I'd also say: choose an author that you like and copy his/her pages. Take a page from Marini or someone else and copy it, from pencils to colours. Copy one more. The process will make you understand more than you expect. Copy watercolours from people ypu like, trying to understand why they did what they did. Try to keep the strokes smooth, especially on skin (I'm referring to the smear on Gawain's cheek in the second sketch). Keep shadows simple, considering that you'll have to reply them for pages and pages. Look at shadows in (traditional) animated movies.

Cecilia said...

Sorry, Gorlois, not Gawain.

ampersand said...

All of the above, indeed.
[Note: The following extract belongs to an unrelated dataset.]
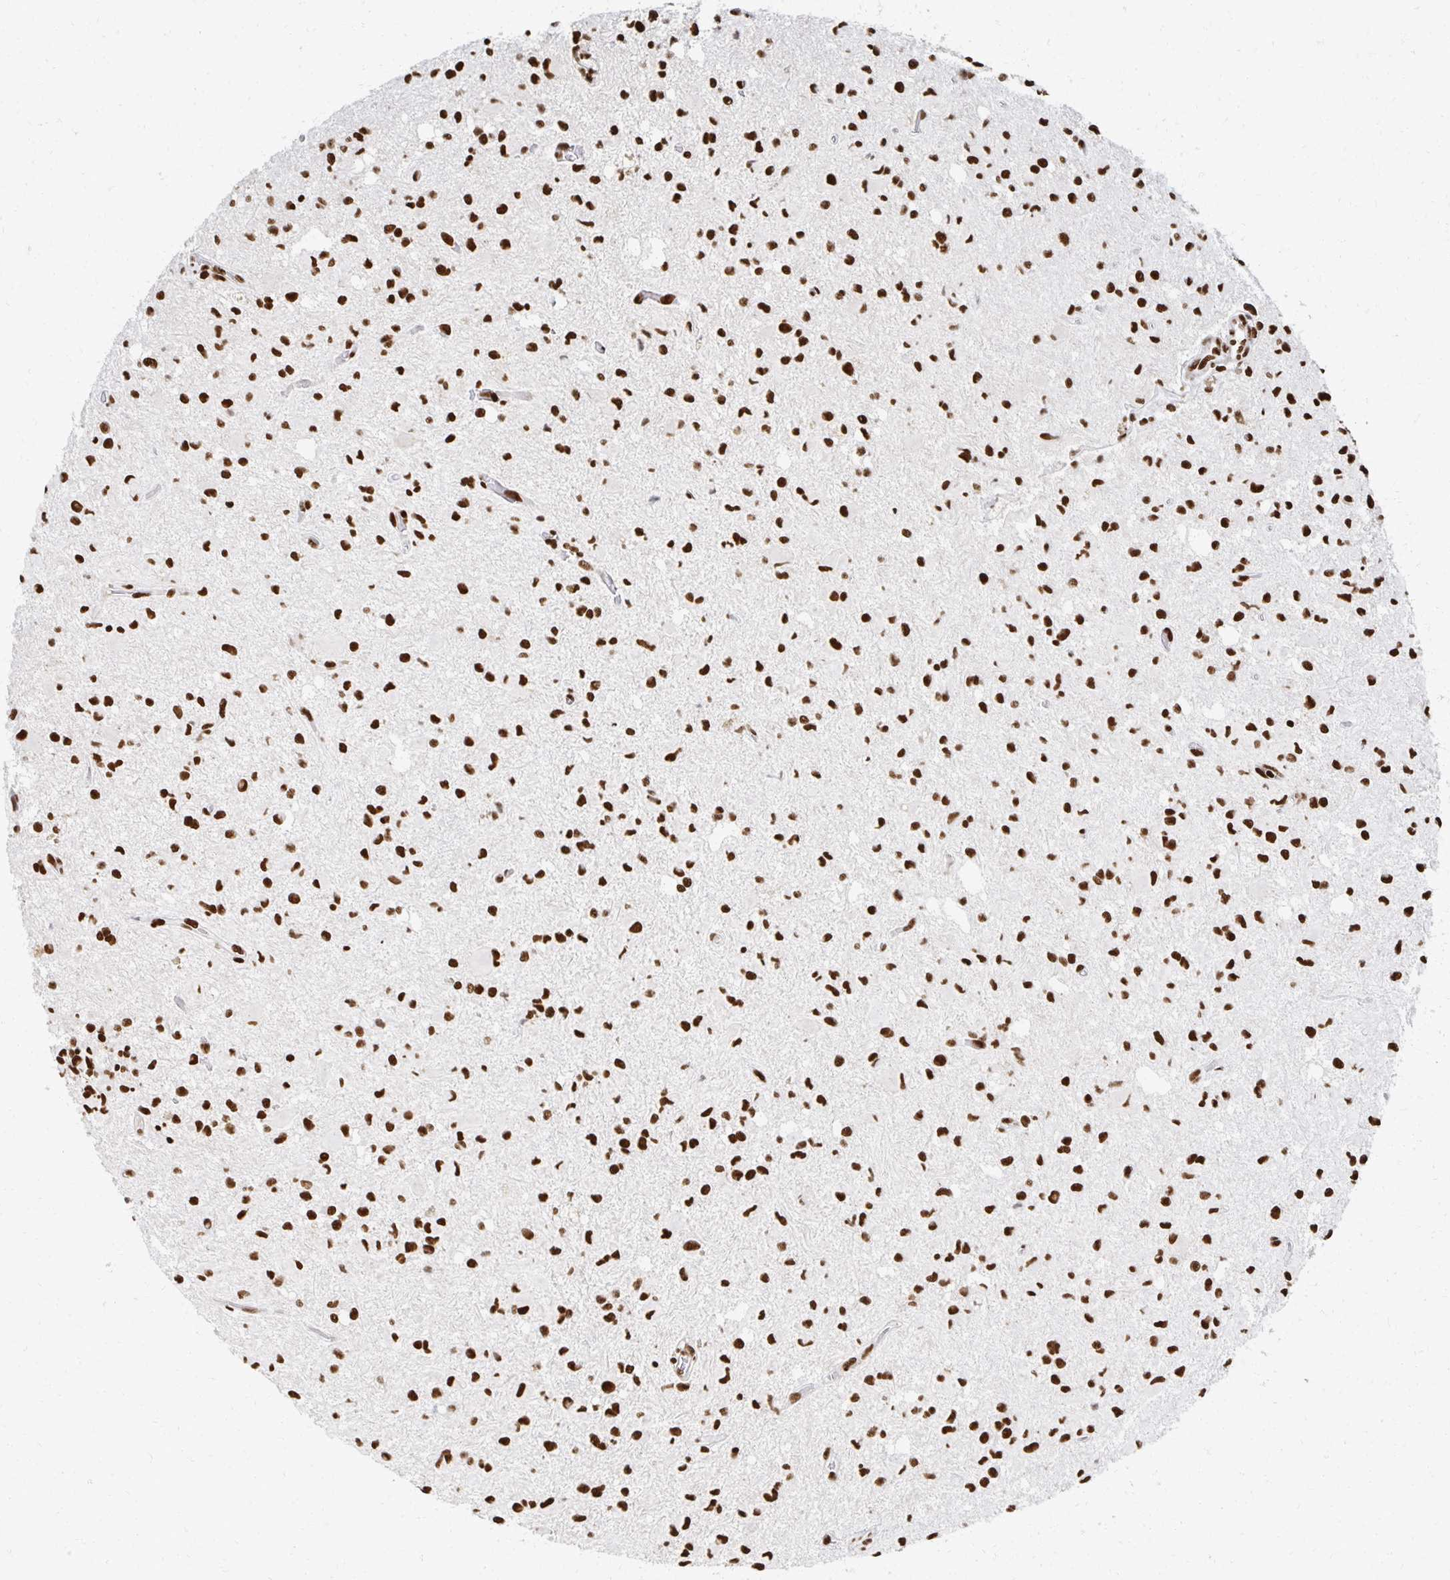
{"staining": {"intensity": "strong", "quantity": ">75%", "location": "nuclear"}, "tissue": "glioma", "cell_type": "Tumor cells", "image_type": "cancer", "snomed": [{"axis": "morphology", "description": "Glioma, malignant, Low grade"}, {"axis": "topography", "description": "Brain"}], "caption": "Malignant low-grade glioma tissue reveals strong nuclear staining in about >75% of tumor cells The protein is stained brown, and the nuclei are stained in blue (DAB IHC with brightfield microscopy, high magnification).", "gene": "RBBP7", "patient": {"sex": "female", "age": 33}}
I just don't understand why some colours work together and others don't; what makes you say that the background needs yellow; how on earth other people can mix beautiful colours and I can't; how on earth other people make good blacks... I feel like I'm blind when it comes to watercolour. I see things but I don't understand them at all. When I try to copy something it doesn't look remotely like the original.

I was going for a textured background, but as you can see, it didn't quite work. I used salt, which worked just fine when I tried it out, but when I used it on the final piece nothing much happened. Go me.

I think you are giving me good advice her, but as I said, I am not capable of copying Marini. There is no point in trying to work the way he does - I simply can't. Not the colours, not the style, not the painting. I haven't a clue how he does it. Also, that effect is not what I'm looking for. It's too heavy and too realistic. I want something dreamy and storybook-like. I haven't found it yet, but I'm looking for it.

ampersand said...

PS: I'm indeed looking at traditional animation for inspiration - not just for shadowing. Animation has a lot of things I like and that play to my strengths: lines, flat colours, stylisation. So I'm working in improving in that direction :).